I hope you can see what I’m getting at.

Of course, there are significant differences between Dirty Dancing and Frozen. Intended audience for example: teens vs. children. Companies involved for another: Vestron, a small independent film studio working mostly with producing Videos vs. Disney (if you’ve heard of them?). I’m not arguing that these differences don’t matter, but I think despite the outward appearance of dissimilarity there’s something to be learned from comparing these two movies.

Specifically we may learn the trajectory that representation of female characters and female desire has taken in cinema. We may also discover what “strategies” (if so vulgar a term can be used) might be considered for future film endeavors.

Supporting Female Characters and Female Desire

Let’s begin with a comparison of the main characters focusing both on their depictions and storylines.

In Frozen, the main character is Anna, a young girl (according to the Disney wiki… sigh.) who is daring, extroverted and optimistic. She is also very naive and is reminded of her naivete constantly throughout the film. It’s actually pretty exhausting to watch as at every turn she is told that she isn’t smart enough, isn’t strong enough, isn’t correct in her decision. This includes her initial wish to play (thus causing the repression of Elsa’s magic), her choice of husband, her decision to track down Elsa, her attempt to climb the cliff, her confrontation with her sister and then her attempt to save herself by kissing Hans. This isn’t saying that every decision she made was wrong. On the contrary many times her initiative was the only thing driving on the plot, and it is her impetuosity that in the end saved her sister, herself, and the entire kingdom.

What I’m bemoaning, though, are the responses by ever other character. Here are some quotes: “You can’t marry a man you just met.” (I’d also like to point out that 1) Disney has been applauded for overturning this convention which they previously perpetuated for some fifty years 2) love as magic is really a kind of integral part of fairy tales and shouldn’t in and of itself be condemned); “Anna, no. It’s too dangerous.”; “Stop talking”; “I don’t trust your judgment”. I could go on, but I think you get the point.

Let’s compare this with Dirty Dancing. Again we’ve got a young girl, Baby, who is bold and daring. The first night she’s at the Kellerman’s she sneaks out to the staff quarters.

I can't not see this as a Citizen Kane reference.

I can’t not see this as a Citizen Kane reference.

Here’s a rundown of some of the major action Baby takes in the film: she obtains money to get Penny an abortion; she fills in for Penny in the mambo; she gets her father when the abortion goes wrong; she initiates a relationship with Johnny; she gives Johnny an alibi; she dances at the conclusion of the film (of course). Again, maybe these weren’t always the best choices, but they worked in the context of the film and more importantly…

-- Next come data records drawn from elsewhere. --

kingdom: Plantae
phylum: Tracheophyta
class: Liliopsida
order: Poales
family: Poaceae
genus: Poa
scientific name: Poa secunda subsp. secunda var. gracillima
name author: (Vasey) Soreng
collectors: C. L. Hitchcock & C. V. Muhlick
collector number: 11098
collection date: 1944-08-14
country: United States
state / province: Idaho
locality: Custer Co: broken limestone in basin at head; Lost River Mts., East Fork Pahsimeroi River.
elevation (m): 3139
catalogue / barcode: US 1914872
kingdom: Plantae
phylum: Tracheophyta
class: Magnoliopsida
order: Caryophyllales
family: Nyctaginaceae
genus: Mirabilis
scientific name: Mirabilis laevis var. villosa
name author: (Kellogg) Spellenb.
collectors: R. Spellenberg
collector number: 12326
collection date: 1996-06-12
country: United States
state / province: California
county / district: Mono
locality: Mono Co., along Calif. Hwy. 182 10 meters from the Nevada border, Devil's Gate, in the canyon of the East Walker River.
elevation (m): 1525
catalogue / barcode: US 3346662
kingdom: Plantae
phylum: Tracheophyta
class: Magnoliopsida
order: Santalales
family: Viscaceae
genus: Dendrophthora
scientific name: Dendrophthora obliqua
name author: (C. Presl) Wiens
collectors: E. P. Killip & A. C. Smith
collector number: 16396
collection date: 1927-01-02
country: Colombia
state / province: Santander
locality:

BABY WAS SUPPORTED IN ALMOST ALL OF HER ACTIONS. She get’s the money and, yeah, Johnny is snotty about it, but he also points out that Penny should take it. Here’s only one of the many lines from Johnny showing his support for her choices: “I’ve never known anyone like you. You think you can make the world better. Somebody’s lost, you find them. Somebody’s bleeding–” “I go get my daddy…” “That took a lot of guts to go to him!” Look at that validation! It’s so wonderful to see characters supporting each other and a female character not being questioned at every turn.

Baby, in contrast with Anna, is supported both in the script and by the plot in general in her desire for Johnny and in her decisions and action. This, to me, is a much stronger storyline for female characters. It is true that in Dirty Dancing Baby’s father questions her actions, but that has to do with my second point of comparison between these two films.